Karanlık koridorun başına gelip bir sağa bir sola yavaşça baktım. "Drew?" Koridorun sağından gelen kızgın hırıltılara doğru dönüp yavaşça adımladım. Yürüdükçe karanlık artıyor görüşüm azalıyordu. "Neredesin!?" "Arkanda." Fısıldayan ses içimi ürpertmeye yetmişti. "Drew?" Omzuma dokunduğunu hissettiğim elle bastığım çığlık koridoru aynı hızla aydınlattı. Drew karşımdaki odanın kapısında gözlerini açmış bana bakıyordu. Ellerimi kulaklarıma götürüp çığlığımı biraz daha yükselttim. Kolumdan tutup beni kendine çekince başımı omzuna yasladım.

"Ne yapıyorsun sen?" Arkadan gelen kahkaha sesleriyle yerimde tepinmeyi bırakıp önüme düşen örgülerimi arkaya ittirdim. Kafamı Drew'in omzundan kaldırıp yavaşça yüzüne çevirdim. Kaşlarını çatmış gözleri onlara uymak istercesine kısılmış karşısına doğru bakıyordu. Elimi sıkıca tuttuğum kollarından çekince o da belime sardığı ellerini genişletti. Arkamı dönüp duvara yaslanıp bize geniş ağızla gülen kıza bakmaya başladım.

Kısa kızıl ve dalgalı saçları güldükçe gözünün önüne düşüyordu. "Bu da kim?" Yaslandığı yerden ayrıldı, birkaç adımda yanımıza kadar gelip elini bana doğru uzattığında şaşkınlıkla ellerine bakıyordum.

"Ruth." Boşta sallanan elini ucundan tutup ifadesiz bakışlarımı yüzünde sürdürmeye devam ettim.
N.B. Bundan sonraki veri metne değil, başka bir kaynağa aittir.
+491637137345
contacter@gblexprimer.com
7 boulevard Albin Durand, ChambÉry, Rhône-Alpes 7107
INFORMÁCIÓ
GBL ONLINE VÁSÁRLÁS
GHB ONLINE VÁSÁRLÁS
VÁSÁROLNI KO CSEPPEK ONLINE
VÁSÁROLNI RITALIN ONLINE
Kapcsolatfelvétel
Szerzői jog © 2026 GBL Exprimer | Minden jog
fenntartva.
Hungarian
Drew'in evinden kız çıkması aslında beklendik bir şeydi. "Kath." Dedim kısık sayılan bir sesle.

"Ne zamandan beri eve kız atıyorsun Drew?" Yüzü yeniden kahkahalarla genişlerken Drew yanımızdan geçip omzunu Ruth'un omzuna sertçe çarptı. "Aldırma o hep böyledir." Onu tanıyan biriyle karşılaşmak ilginç deneyimlerim arasında yerini alırken aniden koluma girmesiyle düşüncelerim arasından hızla sıyrıldım. Kızıl saçları her hareketinde savrularak etrafa tanımadık ama burnuma güzel gelen kokuyla eşlik ediyordu.

"Kız arkadaşı mısın?" Salon sayılan yere girdiğimizde gözlerim Drew'e kaydı. Aynı yerine oturmuş dirseklerini bacaklarına dayamıştı. Ruth'un sorusuyla başını kaldırıp önüne düşen saçlarını arkaya ittirdi.

"Ruth!" "Ne var bilmek hakkım değil mi?" Atışmalarını kenarda izlemeye devam ederken Ruth –her hücresini ezbere bildiğine yemin edebilirim- evde kendi eviymiş gibi dolaşmaya devam ediyordu. "Ne zaman geldin?" "Aslına bakarsan yeni geldim. Evde yoktun. Sebebi şimdi anlaşılıyor." Eline aldığı elmayla salona geri dönerken gözleri benim üzerimde gezindi. Elmadan bir ısırık aldı, ağzından akan sulara tiksinerek bakmaya başladım.